Why is this paper important?

• This paper demonstrates a special mechanism in which small substrate induced conformational changes combine to produce major conformational changes, arranging substrates in proper orientation for catalysis. It is critical that the major conformational changes are induced only when both substrates are present in the activesite to prevent futile hydrolysis of 1,3 BPG or ATP.
• The findings in this paper can aid in the design of inhibitors which can be developed into antitrypanosomal drugs. The blood stream form of the sleeping sickness parasite is entirely dependent on glycolysis for energy source.

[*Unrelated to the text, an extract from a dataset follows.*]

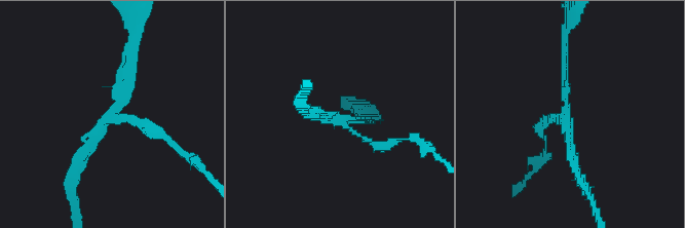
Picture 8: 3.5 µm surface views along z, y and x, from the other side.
The object is 170 nm wide here. Cut at (144, 121) of picture 8. The part that leaves runs along (113, 116), (151, 125), (192, 160) in picture 8; a second cell is stuck on.

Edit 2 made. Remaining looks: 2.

Since PGK is the key enzyme in glycolysis, it is an ideal target for the disease.

Abstract of the authors

Phosphoglycerate kinase (PGK), a key enzyme in glycolysis, catalyses the transfer of a phosphoryl-group from 1,3-bisphosphoglycerate to ADP to form 3-phosphoglycerate and ATP. Despite extensive kinetic and structural investigations over more than two decades, the conformation assumed by this enzyme during catalysis remained unknown. Here we present the 2.8 Å crystal structure of a ternary complex of PGK from Trypanosoma brucei, the causative agent of sleeping sickness. This structure determination relied on a procedure in which fragments containing less than 10% of the scattering mass were successively positioned in the unit cell to obtain phases. The PGK ternary complex exhibits a dramatic closing of the large cleft between the two domains seen in all previous studies, thereby bringing the two ligands, phosphoglycerate and ADP into close proximity. Our results demonstrate that PGK is a hinge-bending enzyme, reveal a novel mechanism in which substrate-induced effects combine synergistically to induce major conformational changes and, to our knowledge, afford the first observation of the PGK active site in a catalytic conformation.